# Stud Gulf Flounder (diving)



## devildog83 (Apr 2, 2009)

As usual I went unprepared again but made the best of the situation!
Had a buddy that needed to do a little refresher so we headed out for a great night dive in the bay. Got to see a lot of big fish, and ended up sticking the World record gulf flounder(If I would have used rod-n-reel:furious with my trusty K-bar. It was 25 1/8" and 7.53lbs on the outcast scales.


----------



## doradohunter (Aug 8, 2010)

Holy frickin stud!!!!!!


----------



## still flippen (Oct 6, 2007)

Nice flattie!!:thumbsup::thumbsup:


----------



## overkill (Sep 9, 2010)

NICE fish.

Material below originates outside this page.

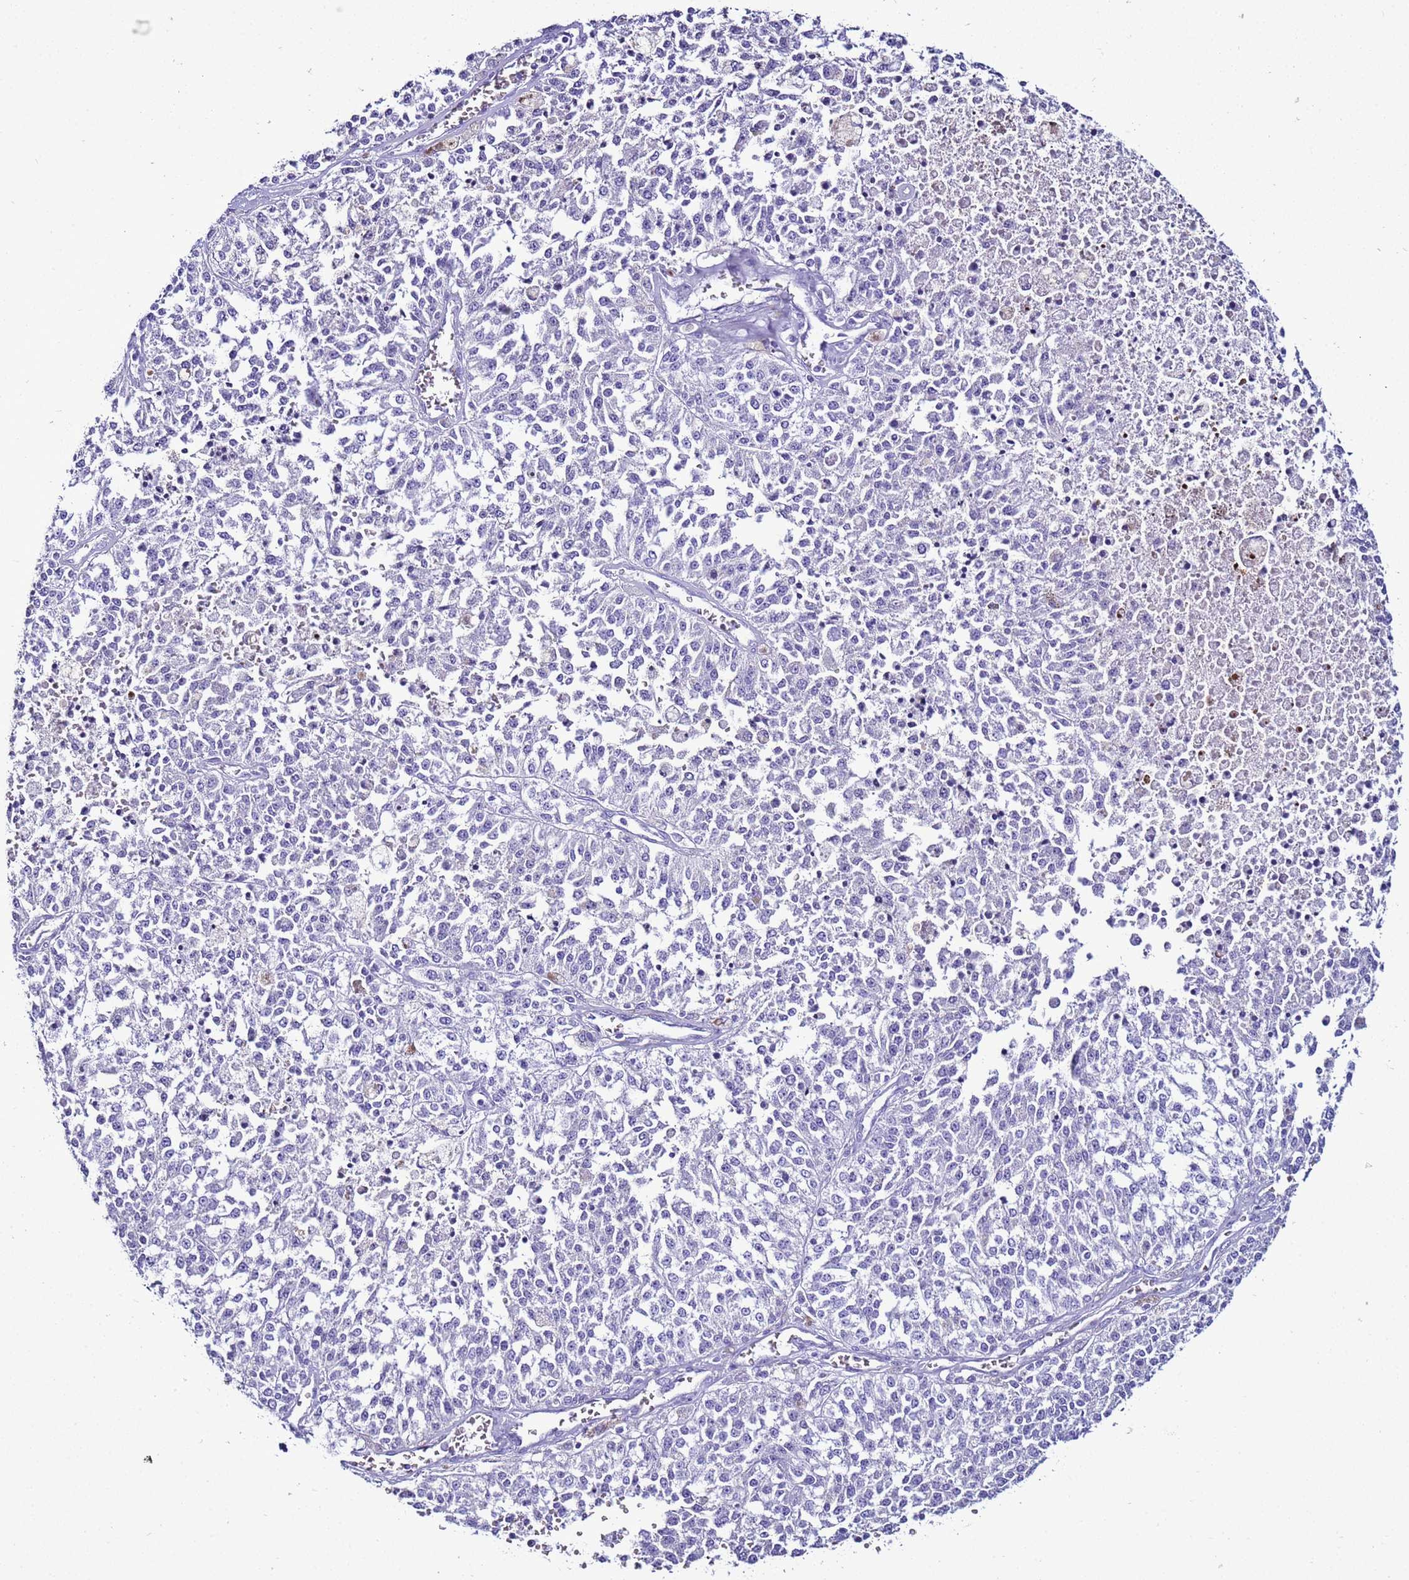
{"staining": {"intensity": "negative", "quantity": "none", "location": "none"}, "tissue": "melanoma", "cell_type": "Tumor cells", "image_type": "cancer", "snomed": [{"axis": "morphology", "description": "Malignant melanoma, NOS"}, {"axis": "topography", "description": "Skin"}], "caption": "Immunohistochemical staining of human melanoma exhibits no significant expression in tumor cells.", "gene": "LCMT1", "patient": {"sex": "female", "age": 64}}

Congrats.


----------



## REDFISH101 (Mar 27, 2009)

WOW!!! Thats a stud congrates:thumbup:


----------



## gig head (Apr 26, 2009)

nice stud!!!!!!! love it!!!!


----------



## 85okhai (Mar 15, 2010)

Stud flounder!


----------



## Bromley (Sep 24, 2010)

That's a big momma.


----------



## user6993 (Feb 15, 2009)

Jeremy That's a stud and a half.Next time take a hook with a fishing line and hook him in the mouth.Record or not.CONGRATES:thumbup:Gene


----------